Moreover Delta works in the same manner for streaming and batched data and can be used as easily as any data format. So instead of specifying to store the data as Parquet, you can store it as delta (which is still Parquet underneath) and gain all of the mentioned capabilities. Delta stores a transaction log to keep track of all the changes applied to the data. It also versions the data in order to be able to access some historical versions, or as the creators say go back in time. You can store as many versions as your storage system allows you too (by default it is 7 days).
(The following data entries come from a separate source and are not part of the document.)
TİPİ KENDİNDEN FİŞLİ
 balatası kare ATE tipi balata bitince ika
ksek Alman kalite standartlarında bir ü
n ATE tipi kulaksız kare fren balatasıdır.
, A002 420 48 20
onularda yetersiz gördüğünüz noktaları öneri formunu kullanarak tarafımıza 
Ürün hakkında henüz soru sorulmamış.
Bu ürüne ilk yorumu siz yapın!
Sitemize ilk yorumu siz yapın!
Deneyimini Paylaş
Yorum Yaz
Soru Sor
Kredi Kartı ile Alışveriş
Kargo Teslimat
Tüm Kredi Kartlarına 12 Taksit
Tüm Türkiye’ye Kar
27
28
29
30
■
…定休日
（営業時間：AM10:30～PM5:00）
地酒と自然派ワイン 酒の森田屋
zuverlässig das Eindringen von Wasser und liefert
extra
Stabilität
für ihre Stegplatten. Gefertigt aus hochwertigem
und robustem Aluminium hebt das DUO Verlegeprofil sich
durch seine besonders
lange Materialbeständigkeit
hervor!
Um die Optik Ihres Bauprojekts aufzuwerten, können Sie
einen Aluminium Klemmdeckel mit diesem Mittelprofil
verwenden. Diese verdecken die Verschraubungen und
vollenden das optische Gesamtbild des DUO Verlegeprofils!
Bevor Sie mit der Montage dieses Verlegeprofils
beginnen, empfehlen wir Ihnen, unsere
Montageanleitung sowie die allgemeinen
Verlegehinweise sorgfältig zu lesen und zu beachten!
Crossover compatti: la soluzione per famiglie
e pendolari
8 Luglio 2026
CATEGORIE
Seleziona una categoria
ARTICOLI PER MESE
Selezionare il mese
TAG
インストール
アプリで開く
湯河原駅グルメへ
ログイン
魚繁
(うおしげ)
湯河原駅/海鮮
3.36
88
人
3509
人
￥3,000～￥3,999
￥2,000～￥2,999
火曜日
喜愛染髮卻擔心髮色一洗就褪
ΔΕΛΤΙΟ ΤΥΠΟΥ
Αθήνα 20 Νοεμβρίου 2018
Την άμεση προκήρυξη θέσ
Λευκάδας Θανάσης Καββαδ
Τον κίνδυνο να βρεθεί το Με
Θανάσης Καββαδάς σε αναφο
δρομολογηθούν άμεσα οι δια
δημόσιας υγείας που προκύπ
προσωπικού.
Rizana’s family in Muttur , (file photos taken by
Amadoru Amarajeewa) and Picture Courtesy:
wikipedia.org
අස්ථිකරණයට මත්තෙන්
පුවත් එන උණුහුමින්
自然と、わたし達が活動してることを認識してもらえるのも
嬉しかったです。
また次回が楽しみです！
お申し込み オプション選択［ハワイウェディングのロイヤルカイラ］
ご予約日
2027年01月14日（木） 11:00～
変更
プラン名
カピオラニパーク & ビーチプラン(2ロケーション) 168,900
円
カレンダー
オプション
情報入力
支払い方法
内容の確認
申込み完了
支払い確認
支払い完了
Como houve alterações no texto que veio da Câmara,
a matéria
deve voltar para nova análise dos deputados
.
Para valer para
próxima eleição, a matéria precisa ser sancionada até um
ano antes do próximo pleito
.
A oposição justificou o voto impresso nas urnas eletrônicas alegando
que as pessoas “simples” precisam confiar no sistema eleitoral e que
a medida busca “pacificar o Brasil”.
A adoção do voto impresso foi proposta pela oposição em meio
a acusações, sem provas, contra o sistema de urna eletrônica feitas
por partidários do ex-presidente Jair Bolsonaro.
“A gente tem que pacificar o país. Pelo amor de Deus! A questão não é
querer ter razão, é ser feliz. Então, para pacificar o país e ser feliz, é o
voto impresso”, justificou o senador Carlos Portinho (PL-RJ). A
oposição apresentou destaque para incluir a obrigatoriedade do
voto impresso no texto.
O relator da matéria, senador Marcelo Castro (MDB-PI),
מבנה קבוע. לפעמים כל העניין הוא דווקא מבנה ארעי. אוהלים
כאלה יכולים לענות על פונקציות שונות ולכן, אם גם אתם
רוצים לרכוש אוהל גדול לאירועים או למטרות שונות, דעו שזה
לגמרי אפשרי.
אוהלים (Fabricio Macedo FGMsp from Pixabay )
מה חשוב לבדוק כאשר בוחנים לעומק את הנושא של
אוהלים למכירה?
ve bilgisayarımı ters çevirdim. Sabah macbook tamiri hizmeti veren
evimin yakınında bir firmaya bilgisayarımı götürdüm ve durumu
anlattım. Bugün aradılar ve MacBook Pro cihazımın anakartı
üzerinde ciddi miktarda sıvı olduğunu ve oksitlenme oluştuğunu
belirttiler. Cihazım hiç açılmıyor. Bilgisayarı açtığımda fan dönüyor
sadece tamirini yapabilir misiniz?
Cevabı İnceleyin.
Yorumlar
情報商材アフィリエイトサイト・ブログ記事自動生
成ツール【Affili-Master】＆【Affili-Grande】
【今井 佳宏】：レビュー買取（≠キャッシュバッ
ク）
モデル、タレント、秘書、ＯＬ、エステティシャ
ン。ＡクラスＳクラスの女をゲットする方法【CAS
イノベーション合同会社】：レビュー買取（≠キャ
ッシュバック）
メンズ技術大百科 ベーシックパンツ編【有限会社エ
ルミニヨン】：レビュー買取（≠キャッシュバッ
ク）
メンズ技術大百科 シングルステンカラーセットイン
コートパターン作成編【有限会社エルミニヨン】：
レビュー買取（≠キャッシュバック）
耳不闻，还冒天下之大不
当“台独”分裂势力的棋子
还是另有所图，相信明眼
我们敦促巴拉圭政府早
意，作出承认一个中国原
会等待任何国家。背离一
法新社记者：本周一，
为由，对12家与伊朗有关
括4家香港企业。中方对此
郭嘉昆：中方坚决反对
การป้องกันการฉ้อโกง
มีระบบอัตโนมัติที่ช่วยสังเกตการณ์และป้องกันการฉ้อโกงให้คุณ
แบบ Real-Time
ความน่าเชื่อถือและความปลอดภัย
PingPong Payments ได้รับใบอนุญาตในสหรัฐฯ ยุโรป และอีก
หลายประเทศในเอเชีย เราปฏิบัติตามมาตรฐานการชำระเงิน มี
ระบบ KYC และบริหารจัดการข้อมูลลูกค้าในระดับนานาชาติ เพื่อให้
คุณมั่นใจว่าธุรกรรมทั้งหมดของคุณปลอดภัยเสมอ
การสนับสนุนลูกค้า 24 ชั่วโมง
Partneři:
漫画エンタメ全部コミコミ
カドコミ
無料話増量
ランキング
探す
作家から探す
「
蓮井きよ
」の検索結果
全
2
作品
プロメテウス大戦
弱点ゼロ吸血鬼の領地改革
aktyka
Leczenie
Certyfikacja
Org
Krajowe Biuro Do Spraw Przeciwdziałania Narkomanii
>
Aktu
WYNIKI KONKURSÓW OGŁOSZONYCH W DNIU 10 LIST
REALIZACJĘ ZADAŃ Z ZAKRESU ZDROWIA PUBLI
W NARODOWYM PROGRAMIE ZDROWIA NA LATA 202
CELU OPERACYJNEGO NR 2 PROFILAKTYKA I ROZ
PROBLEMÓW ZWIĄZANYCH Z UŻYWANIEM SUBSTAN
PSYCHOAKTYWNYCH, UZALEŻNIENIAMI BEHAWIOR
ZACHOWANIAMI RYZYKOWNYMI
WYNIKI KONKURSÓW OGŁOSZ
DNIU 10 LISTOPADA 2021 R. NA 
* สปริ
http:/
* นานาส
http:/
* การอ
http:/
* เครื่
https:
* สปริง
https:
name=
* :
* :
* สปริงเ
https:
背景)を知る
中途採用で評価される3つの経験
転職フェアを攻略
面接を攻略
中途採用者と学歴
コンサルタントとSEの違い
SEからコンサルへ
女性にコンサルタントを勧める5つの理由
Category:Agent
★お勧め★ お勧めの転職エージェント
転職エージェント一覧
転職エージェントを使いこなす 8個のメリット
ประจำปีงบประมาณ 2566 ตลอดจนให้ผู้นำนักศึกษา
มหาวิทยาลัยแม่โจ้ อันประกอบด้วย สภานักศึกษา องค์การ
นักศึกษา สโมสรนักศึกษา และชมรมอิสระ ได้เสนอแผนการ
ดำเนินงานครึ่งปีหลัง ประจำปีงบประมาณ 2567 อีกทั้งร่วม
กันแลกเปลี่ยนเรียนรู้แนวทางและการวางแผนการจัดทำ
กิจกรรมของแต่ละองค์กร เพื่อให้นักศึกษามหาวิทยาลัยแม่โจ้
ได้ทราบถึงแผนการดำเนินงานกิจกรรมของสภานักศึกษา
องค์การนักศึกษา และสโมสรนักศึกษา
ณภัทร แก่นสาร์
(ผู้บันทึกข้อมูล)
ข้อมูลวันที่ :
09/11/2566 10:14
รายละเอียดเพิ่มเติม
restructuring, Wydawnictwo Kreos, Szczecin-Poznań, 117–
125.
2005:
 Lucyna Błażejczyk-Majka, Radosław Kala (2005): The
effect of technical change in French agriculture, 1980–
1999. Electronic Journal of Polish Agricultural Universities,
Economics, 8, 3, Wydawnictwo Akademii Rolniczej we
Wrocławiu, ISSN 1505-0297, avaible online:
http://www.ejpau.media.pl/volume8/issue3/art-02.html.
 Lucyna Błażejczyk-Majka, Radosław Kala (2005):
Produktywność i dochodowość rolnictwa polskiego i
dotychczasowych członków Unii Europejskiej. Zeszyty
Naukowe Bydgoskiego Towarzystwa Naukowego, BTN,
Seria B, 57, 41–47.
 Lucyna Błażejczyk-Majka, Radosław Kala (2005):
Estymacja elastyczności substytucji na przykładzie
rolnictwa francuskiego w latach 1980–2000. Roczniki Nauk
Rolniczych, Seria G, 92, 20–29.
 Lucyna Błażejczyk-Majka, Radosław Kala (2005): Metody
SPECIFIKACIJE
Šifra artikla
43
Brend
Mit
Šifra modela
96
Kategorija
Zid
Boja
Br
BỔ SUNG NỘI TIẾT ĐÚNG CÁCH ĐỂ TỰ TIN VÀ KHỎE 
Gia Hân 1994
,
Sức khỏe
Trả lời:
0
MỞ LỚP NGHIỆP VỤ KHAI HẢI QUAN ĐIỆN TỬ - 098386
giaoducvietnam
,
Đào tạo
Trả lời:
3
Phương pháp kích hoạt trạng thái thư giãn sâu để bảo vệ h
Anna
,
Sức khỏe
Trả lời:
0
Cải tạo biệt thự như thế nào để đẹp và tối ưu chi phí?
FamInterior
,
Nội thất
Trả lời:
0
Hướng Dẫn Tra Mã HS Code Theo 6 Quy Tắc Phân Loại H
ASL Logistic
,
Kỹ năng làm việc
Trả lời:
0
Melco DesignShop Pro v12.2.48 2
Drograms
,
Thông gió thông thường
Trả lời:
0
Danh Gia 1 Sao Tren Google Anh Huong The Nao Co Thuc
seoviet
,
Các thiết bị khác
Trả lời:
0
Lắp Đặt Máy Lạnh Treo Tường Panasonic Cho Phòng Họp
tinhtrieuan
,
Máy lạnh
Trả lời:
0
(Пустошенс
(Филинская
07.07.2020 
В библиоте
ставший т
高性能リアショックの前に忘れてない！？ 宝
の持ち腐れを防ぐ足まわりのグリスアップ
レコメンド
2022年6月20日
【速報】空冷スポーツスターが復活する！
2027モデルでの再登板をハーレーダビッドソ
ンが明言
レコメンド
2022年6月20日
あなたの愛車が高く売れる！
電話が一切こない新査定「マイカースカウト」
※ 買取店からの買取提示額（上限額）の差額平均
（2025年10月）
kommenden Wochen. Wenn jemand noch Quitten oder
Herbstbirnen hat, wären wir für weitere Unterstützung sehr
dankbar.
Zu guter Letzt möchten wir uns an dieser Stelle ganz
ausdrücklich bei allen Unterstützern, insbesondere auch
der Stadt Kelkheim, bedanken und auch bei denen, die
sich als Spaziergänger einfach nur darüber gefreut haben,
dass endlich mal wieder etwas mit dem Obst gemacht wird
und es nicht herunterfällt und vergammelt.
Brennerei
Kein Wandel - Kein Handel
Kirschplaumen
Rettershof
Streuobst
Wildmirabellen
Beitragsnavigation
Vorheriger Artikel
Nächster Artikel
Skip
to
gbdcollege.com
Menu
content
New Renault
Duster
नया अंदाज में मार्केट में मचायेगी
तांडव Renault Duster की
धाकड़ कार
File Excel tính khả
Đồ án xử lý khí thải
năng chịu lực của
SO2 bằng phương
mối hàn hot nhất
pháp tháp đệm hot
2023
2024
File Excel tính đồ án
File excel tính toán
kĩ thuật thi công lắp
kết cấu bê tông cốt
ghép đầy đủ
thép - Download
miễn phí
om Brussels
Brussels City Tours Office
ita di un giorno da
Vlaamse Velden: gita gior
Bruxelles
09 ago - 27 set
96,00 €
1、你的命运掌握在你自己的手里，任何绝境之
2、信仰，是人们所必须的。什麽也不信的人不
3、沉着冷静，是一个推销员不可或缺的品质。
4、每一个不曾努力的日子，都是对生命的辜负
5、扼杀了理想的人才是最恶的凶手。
Delta only works on a table level, it does not support multi-table transactions or foreign keys. It is available for Scala, Java and Python APIs. More info can be found here.
MLflow
MLflow is an open source platform for managing the machine learning lifecycle. It’s been active since a while now so I also took a look into that. It’s aim is to allow for easy and efficient ML model preparation and monitoring, so that your primary focus can be put on the model itself. It provides support for commonly used ML libraries and tools. You can use it with R, Python, Tensorflow, Java, Docker, Conda and some others. It consists of 3 components:
- Tracking – it’s an API for logging and tracking information about modeling experiments. With each run you can track your model parameters, times, metrics, output files, using simple functions. Those can be stored in files, database or some server. You can use it in R, Python Java or REST API. Or later query those from a web UI to compare results of your experiments.
- Projects – provide a standard format for packaging reusable data science code as set of directories. Project can be defined using YAML file, where you specify the environment (Conda, Docker, your System env), entry points for invoking commands and named parameters to run. Then MLflows takes care of setting the environment up and running the project.
- Models – standard format for packaging machine learning models for further use. When you save particular model it is saved also with so called flavours – descriptions how this model can be run by supported deployment tools. They can then easily be deployed using MLflow. Models can run as Python or R functions, or by tools like H2O, or those which can run libraries like Keras, Tensorflow, PyTorch or others.